In an article by Vargas et al published in J Urol (2012), the authors showed that MRI could predict aggressive prostate cancer in patients initially thought to have low risk prostate cancer. Such upgrading is a barrier to the acceptance of active surveillance for men with prostate cancer. A total of 388 consecutive men (mean age 60.6 years, range 33 to 89) with clinically low risk prostate cancer (initial biopsy Gleason score 6 or less, prostate specific antigen less than 10 ng/ml, clinical stage T2a or less) underwent MRI before confirmatory biopsy. Three radiologists independently and retrospectively scored tumour visible on MRI using a 5-point scale (1—definitely no tumour to 5—definitely tumour). Associations between magnetic resonance imaging scores and confirmatory biopsy findings were evaluated.

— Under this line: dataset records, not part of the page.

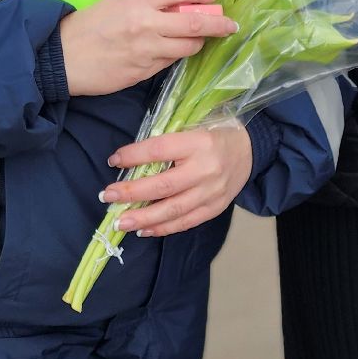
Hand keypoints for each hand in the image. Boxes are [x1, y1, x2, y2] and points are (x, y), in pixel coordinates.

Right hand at [59, 0, 236, 96]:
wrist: (64, 57)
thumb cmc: (92, 24)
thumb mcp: (119, 0)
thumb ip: (149, 0)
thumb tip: (181, 1)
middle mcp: (146, 22)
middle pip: (195, 21)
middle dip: (218, 23)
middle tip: (230, 25)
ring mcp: (147, 49)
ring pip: (188, 46)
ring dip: (199, 42)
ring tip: (200, 39)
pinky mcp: (144, 71)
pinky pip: (171, 62)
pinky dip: (177, 55)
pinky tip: (175, 52)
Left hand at [102, 122, 252, 237]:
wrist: (250, 150)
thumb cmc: (214, 135)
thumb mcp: (193, 128)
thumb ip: (167, 144)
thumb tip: (130, 161)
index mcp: (198, 142)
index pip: (159, 150)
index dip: (134, 156)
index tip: (113, 161)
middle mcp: (206, 169)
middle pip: (163, 185)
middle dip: (132, 193)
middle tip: (107, 197)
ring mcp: (212, 192)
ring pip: (173, 210)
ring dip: (143, 217)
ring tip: (120, 222)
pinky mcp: (215, 208)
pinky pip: (186, 222)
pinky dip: (163, 228)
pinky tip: (144, 229)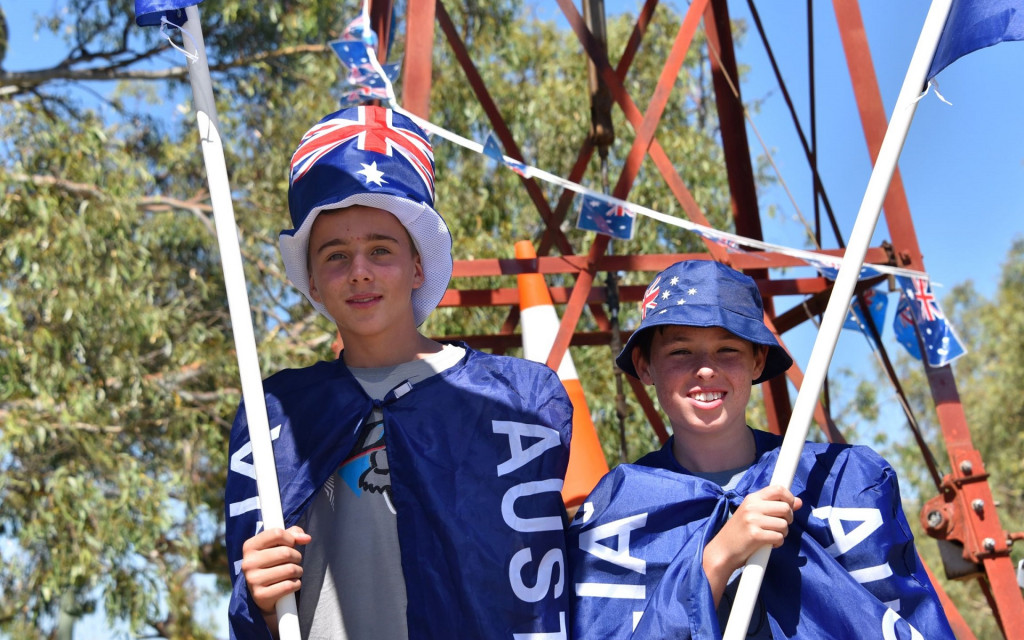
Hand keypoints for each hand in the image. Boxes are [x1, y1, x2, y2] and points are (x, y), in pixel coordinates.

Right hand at [241, 526, 311, 618]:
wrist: (262, 592)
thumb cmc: (273, 562)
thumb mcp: (278, 544)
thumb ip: (293, 534)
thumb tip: (306, 538)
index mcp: (250, 546)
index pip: (277, 533)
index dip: (290, 538)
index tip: (291, 544)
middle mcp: (248, 563)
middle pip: (286, 552)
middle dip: (297, 557)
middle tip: (294, 561)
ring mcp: (253, 580)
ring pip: (290, 569)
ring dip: (298, 571)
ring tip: (293, 573)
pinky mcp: (260, 595)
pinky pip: (289, 586)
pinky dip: (296, 584)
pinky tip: (291, 584)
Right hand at [702, 486, 802, 605]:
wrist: (722, 550)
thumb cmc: (739, 532)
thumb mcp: (753, 514)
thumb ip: (774, 506)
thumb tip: (799, 502)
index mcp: (752, 499)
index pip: (778, 489)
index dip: (790, 497)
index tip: (790, 507)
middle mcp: (752, 507)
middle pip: (785, 507)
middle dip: (788, 519)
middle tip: (779, 525)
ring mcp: (753, 520)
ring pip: (784, 524)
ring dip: (783, 533)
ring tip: (772, 536)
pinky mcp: (755, 535)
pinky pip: (779, 537)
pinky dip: (777, 542)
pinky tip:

On confirmatory biopsy, Gleason score was upgraded in 79 of 388 (20%) patients. Magnetic resonance imaging scores of 2 or less had a high negative predictive value (0.96–1.0) and specificity (0.95–1.0) for upgrading on confirmatory biopsy. A magnetic resonance imaging score of 5 was highly sensitive for upgrading on confirmatory biopsy (0.87–0.98).
The authors concluded that MRI was useful in the selection of patients for management with active surveillance.